To traditionalist, anti-multicultural New Zealand First, the very presence in Parliament of Mexican immigrant Menéndez March is bad enough, but his reference to Aotearoa instead of New Zealand was wokeness in the extreme. Peters’ comments were therefore a dog-whistle to those voters who hold similar views, that New Zealand First is in their corner.

The obverse applies in the case of the Green Party. To them, Menéndez March was showing proper respect to tangata whenua by referring to New Zealand by its original name and acknowledging their traditional rights and role. But neither New Zealand First nor the Green Party has any real interest in debating their respective positions with each other – the far more important point for both was to window dress where they stood for the benefit of their supporters.

The same goes for ACT and Te Pāti Māori and their dispute over the Treaty Principles Bill. Each desperately needs to be able to portray the other as intolerant, unreasonable and anti-democratic to validate its own position and strengthen its appeal to its core supporters. Again, it is less about reasoned debate of differing points of view than an absolute statement of an unshakeable position. The last thing either seek or want is any form of compromise or reasoned discussion.

This sharpening political fundamentalism is creating a difficult problem for both National and Labour, more traditionally broad churches than narrow lines of opinion. It is more acute for National at present, simply because it is the leading party of government.

Prime Minister Luxon often looks hamstrung by the extreme or unreasonable positions of his support partners. While he cannot endorse them, because they are not what his party stands for, he cannot reject them outright either, because that would destroy his coalition government. But pretending the differences are not there at all, as Luxon often appears to do, is the worst position of all. It leaves the government looking weak and indecisive. Therefore, to resolve this dilemma, National needs to better develop its own political story, complete with its own “goodies” and “baddies”, instead of just hoping, as currently appears to be the case, that its tick-box list of achievements will carry the day.

It is a smaller but similar problem for Labour at present. However, it will grow as the election nears and more attention is paid to the radical policies of the Green Party and Te Pāti Māori and how they might be accommodated in a future Labour-led government. Opposition leader Hipkins is frequently critical of Prime Minister Luxon’s current difficulties, seemingly unrealising that precisely the same challenges are lurking just around the corner for him in the run-up to the election.
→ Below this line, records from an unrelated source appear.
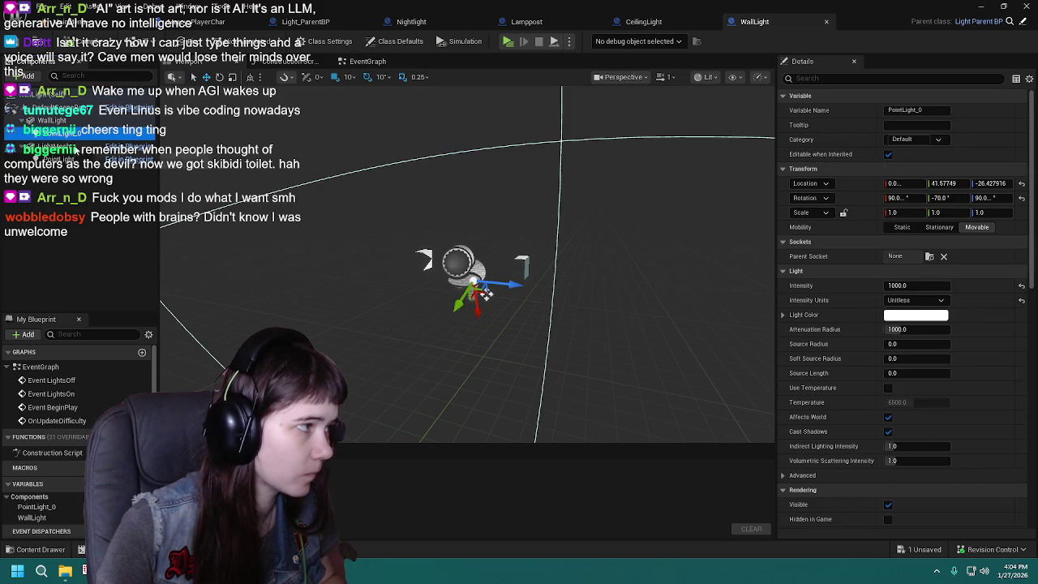
click(75, 150)
key(Up)
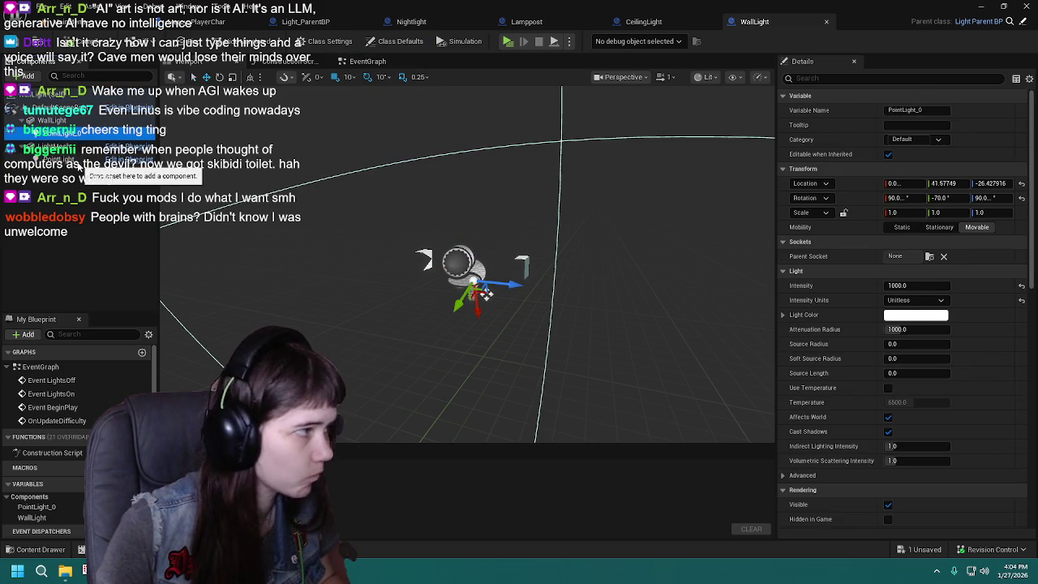
click(81, 122)
click(75, 149)
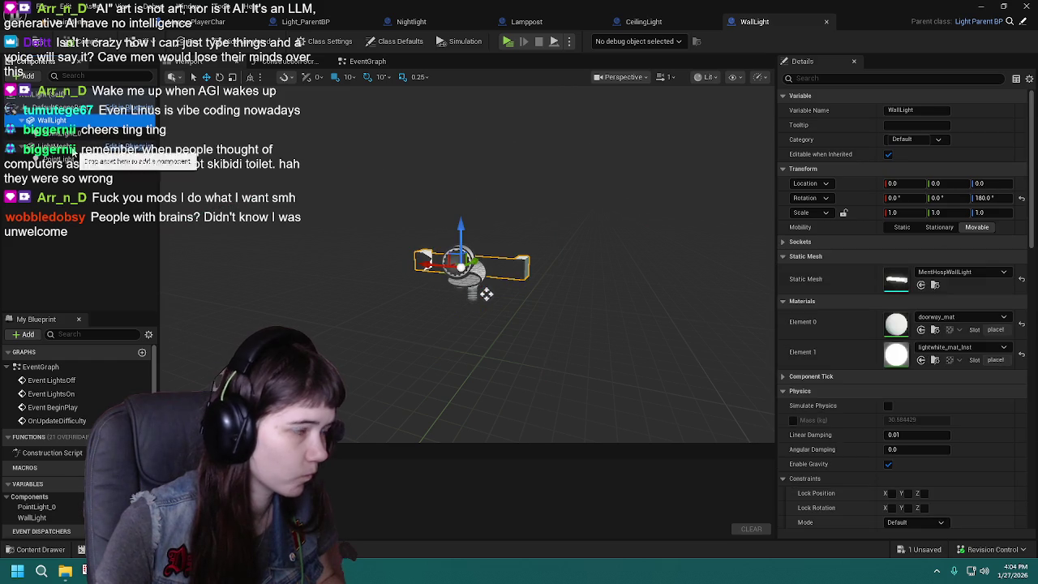
click(946, 272)
text(wall)
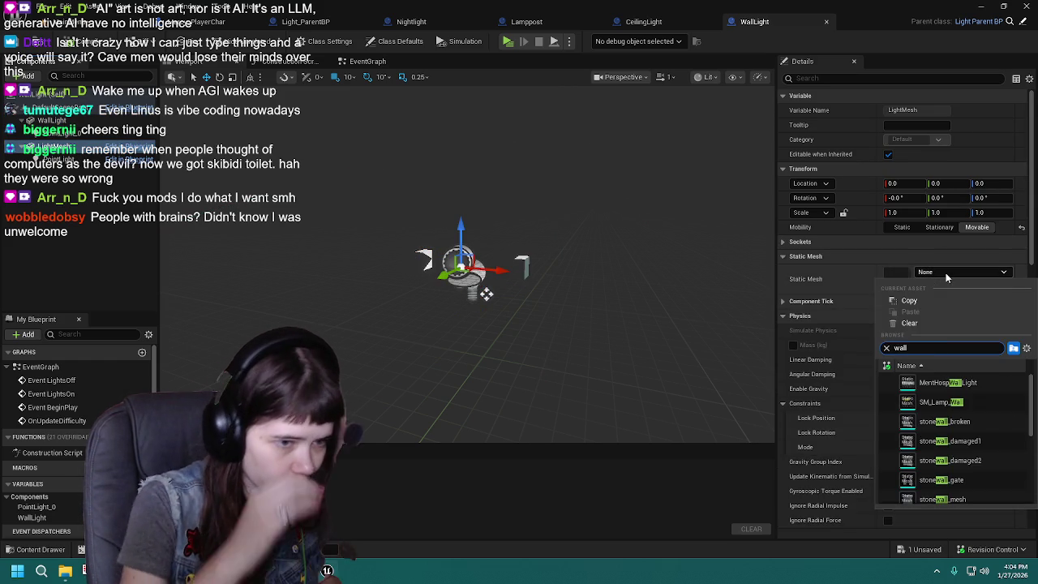
click(944, 382)
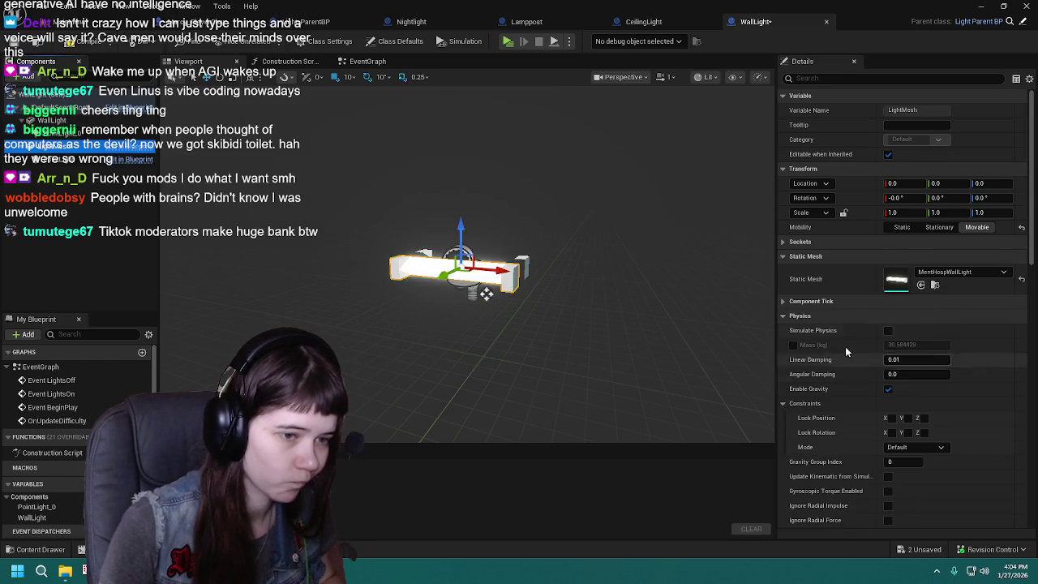
click(79, 43)
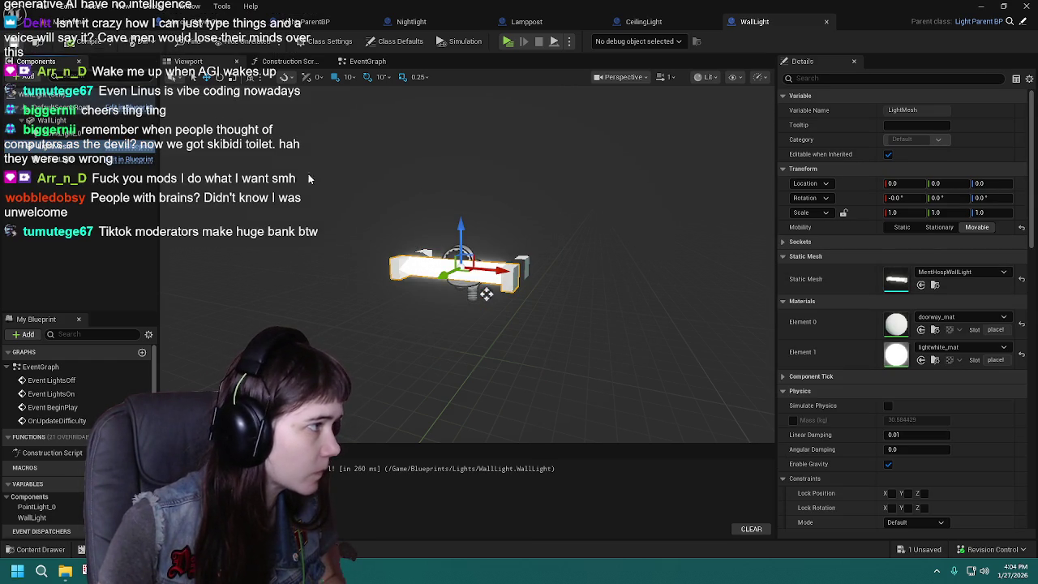
drag(552, 324, 549, 297)
scroll(552, 299, up, 3)
scroll(552, 299, down, 3)
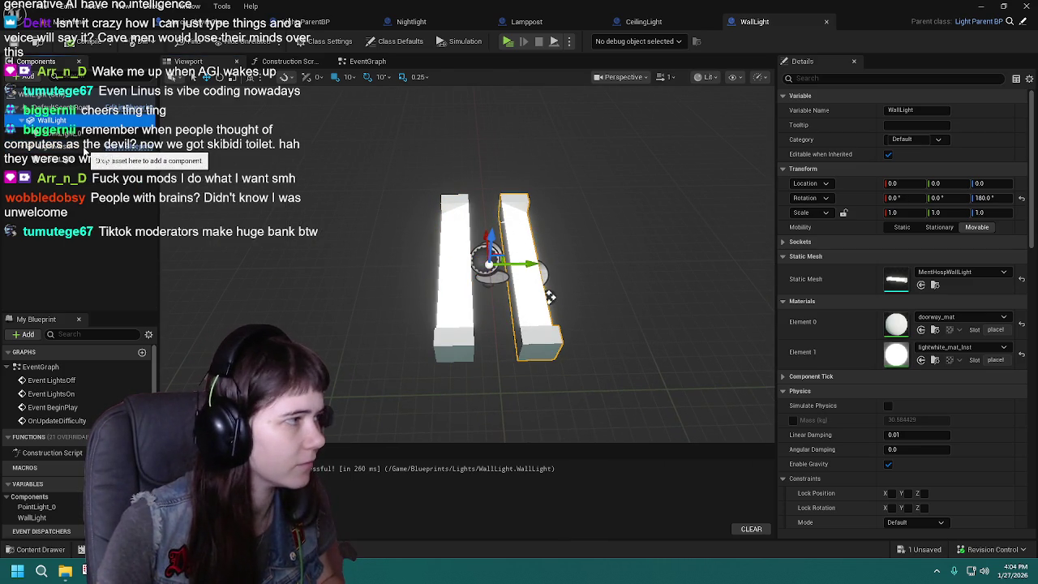
Step: Rotate WallLight's LightMesh to 180 degrees yaw
click(98, 151)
The demise of political debate as it used to be, in favour of the fervent, dogmatic statement of party opinion as incontrovertible fact as we have now, has dramatically changed the nature of political discourse around the world. The absolutist way the Trump Administration and its allies operate is the obvious extreme example. But our political system is not immune from these features. The redefinition here of political debate to be less about the exchange of ideas than the statement of pre-determined positions should be viewed with increasing concern, rather than just becoming accepted, the way it seems to be.

Over fifty years ago, the satirical television show Monty Python’s Flying Circus attacked the then emerging lowest-common-denominator approach to resolving complex issues in a skit where the existence of God was decided in a wrestling match, by two falls to a submission.

Sadly, that is precisely the same approach we are taking to complex political issues today.